And yet I pined to stay. And when he pleaded that they had all done for the best, according to their lights, and tried to persuade me that the entire household, including Phyllis, was overwhelmed with grief because I was offended, I wondered whether I could, with any justice to myself and Tom, pocket the indignities that I had received. I said to my son-in-law—
"Let us understand each other. When you ask me to remain, do you contemplate keeping on that nurse who was so insolent to me?"
"Oh," said he, "I don't think she meant to be insolent. She's a first-class nurse. Very strict ideas about duty, but that's a fault on the right side, isn't it? Errington got her for us, and as he's attending Phyllis——"
"He would still go on attending Phyllis, I suppose?"
"Oh, I suppose so. Why not?"
"No reason why not, of course, if you wish it. Only you can hardly blame me if I prefer not to meet either of them again. Good-bye, Edmund. I have a little shopping to do.
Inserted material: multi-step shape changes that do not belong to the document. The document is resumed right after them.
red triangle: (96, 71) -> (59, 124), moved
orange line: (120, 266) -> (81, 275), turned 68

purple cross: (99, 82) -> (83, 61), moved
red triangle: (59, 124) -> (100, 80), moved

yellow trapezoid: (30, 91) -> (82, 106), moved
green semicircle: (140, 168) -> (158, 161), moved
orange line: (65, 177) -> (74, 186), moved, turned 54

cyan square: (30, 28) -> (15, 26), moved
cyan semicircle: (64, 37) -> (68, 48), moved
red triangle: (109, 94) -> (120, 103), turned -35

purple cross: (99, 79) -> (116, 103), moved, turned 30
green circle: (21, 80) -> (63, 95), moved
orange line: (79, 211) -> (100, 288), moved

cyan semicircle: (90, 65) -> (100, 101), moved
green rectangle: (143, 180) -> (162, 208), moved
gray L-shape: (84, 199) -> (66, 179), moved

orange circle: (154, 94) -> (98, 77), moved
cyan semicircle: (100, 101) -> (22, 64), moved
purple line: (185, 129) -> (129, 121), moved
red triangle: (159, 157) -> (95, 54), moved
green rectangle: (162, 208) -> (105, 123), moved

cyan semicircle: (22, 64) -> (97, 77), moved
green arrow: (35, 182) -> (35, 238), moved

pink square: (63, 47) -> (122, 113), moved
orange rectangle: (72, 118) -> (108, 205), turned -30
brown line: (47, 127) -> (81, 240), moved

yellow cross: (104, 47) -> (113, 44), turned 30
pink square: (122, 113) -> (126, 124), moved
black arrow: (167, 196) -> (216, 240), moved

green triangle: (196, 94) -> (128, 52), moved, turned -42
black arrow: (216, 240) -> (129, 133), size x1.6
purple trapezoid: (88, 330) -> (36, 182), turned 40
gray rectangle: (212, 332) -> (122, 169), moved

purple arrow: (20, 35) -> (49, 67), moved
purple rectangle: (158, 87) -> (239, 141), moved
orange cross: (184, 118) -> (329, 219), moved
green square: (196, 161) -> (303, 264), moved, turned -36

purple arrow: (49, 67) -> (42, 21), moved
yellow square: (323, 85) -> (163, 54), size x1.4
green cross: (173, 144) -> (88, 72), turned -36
And I hope," I burst out, breaking from him and running down the stairs, "I hope that when your children grow up, they won't cast you off in your old age as mine have done."
CHAPTER X.
VINDICATED.
Naturally, I did not see much of the Juke household after the affair of the baby's birth. There is nothing so sad, and so disgraceful to the parties concerned, as discord in families; but this was no vulgar quarrel, although several officious busybodies regarded it as such. I merely took the very broad hint that my son-in-law and his mother had given me, to the effect that Phyllis by her marriage had passed into their possession and no more belonged to me. Moreover, one must have some self-respect, as I represented to Tom, who either could not or would not recognise the facts of the case, remaining stupidly impervious to arguments that would have convinced a child; and a proper sense of dignity is an element of good breeding which I have inherited with my blood—fortunately or otherwise, as the case may be.